▶ **SELECTED EXTRACT**:
A new Queensland Liberal senator has vowed to fight back against activists living hundreds of kilometres from mining projects holding towns to ransom.
Paul Scarr, who topped the LNP Senate ticket at the May federal election, took aim at those railing against development against the wishes of local communities.
The former general counsel for mining company PanAust said the company's Laos mine had lifted thousands out of poverty.
"Whether it is a village in Laos or a town in Queensland, it is the local communities who matter," Senator Scarr told parliament in his first speech on Tuesday.
"Their futures - the future of their towns, their communities, and their children - should not be held to ransom."
He said mining approvals like Adani's Queensland Carmichael project and Roy Hill in WA shouldn't take a decade.
"We are better than that. We must be better than that."
With a who's who of Queensland LNP in the gallery, Senator Scarr noted the importance of free speech on university campuses and respect for conscience of religious medical practitioners.
"I will always be a fierce defender of the right of the individual to express their views, to hear other people's opinions and to be sovereign over their own beliefs, thoughts and conscience," he said.
After graduating university Senator Scarr worked for a law firm in Papua New Guinea between 1999 and 2001.
He wants Australia's rugby league-mad neighbour to get a team in the national competition.
"Nothing would give me greater pleasure than to see a PNG team in an NRL grand final, except perhaps seeing that grand final played in Brisbane," he said.
"Sport brings people together and Papua New Guineans and Australians love their sport. It is part of our bond."
Senator Scarr said free enterprise was the way to lift living standards, urging the coalition to take up the fight against Labor.
"This is no 'trickle down' theory. This is the power of free enterprise. It is time for the capitalists to rise up and defend capitalism," he said.
"There is no greater force to lift people out of poverty than free enterprise. I have seen this first hand in my own working life."

▶ **RECORDED INFORMATION**:
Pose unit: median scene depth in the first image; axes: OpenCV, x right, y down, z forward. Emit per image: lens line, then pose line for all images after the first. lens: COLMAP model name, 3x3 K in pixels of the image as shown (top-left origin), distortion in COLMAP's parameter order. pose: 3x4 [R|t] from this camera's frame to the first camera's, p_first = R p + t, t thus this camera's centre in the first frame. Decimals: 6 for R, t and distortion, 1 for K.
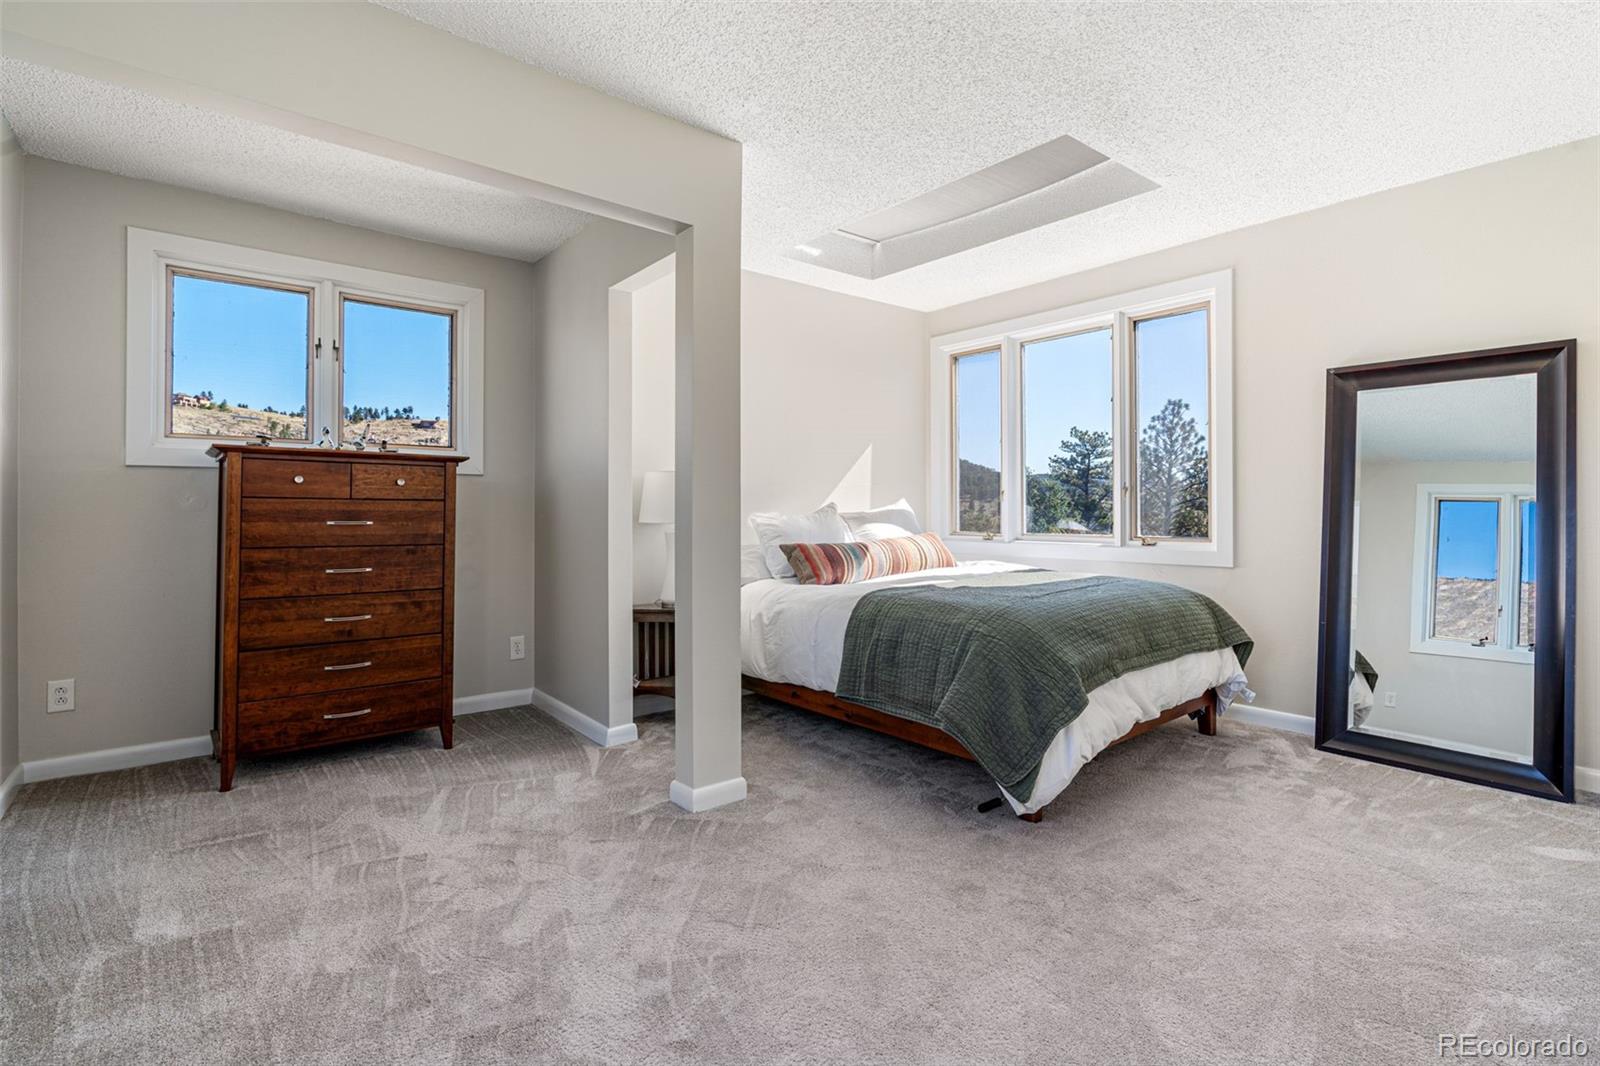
lens RADIAL K [[761.3, 0, 793.1], [0, 761.3, 518.6], [0, 0, 1]] dist [-0.006462, 0.002553]
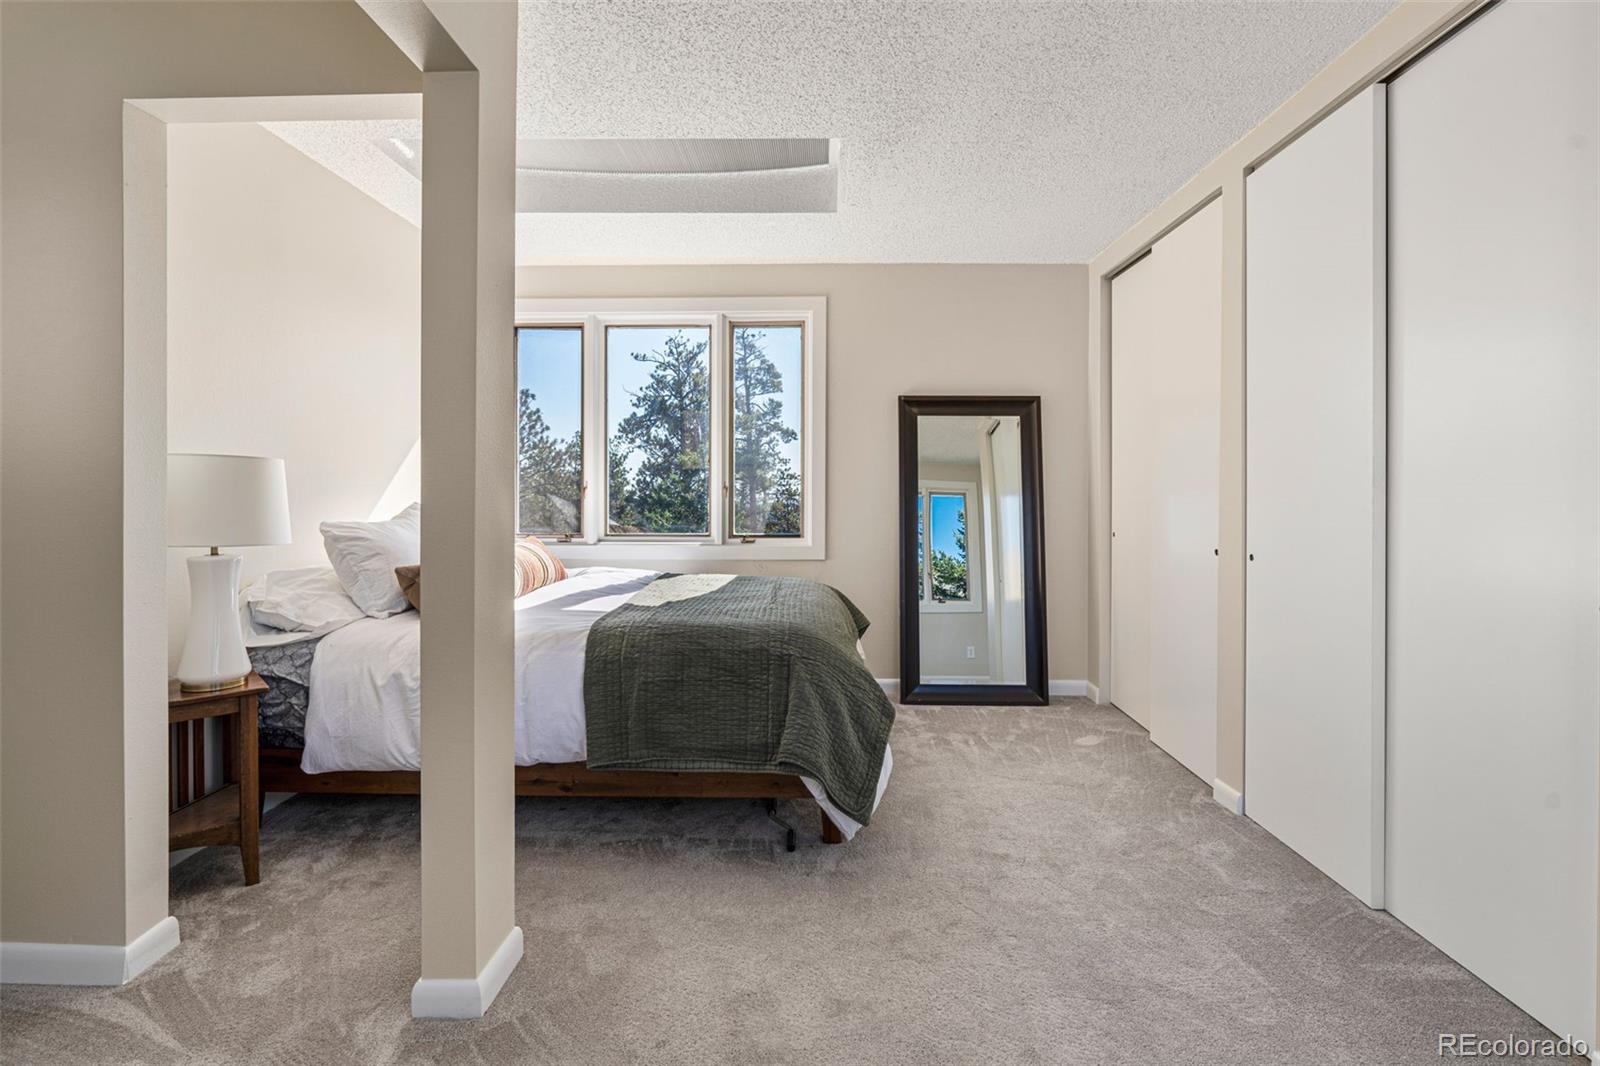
lens RADIAL K [[761.3, 0, 804.5], [0, 761.3, 509.3], [0, 0, 1]] dist [-0.006462, 0.002553]
pose [[0.644433, -0.013956, 0.764534, -0.355109], [0.006397, 0.999897, 0.012860, -0.029679], [-0.764634, -0.003396, 0.644455, 0.326713]]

▶ **EXERCISE DETAILS**:
Please retype, without changes, the part of the report on Senator Scarr's first speech that opens with the words containing "After graduating university" and closes with "the national competition.".

▶ **TASK ANSWER**:
After graduating university Senator Scarr worked for a law firm in Papua New Guinea between 1999 and 2001.
He wants Australia's rugby league-mad neighbour to get a team in the national competition.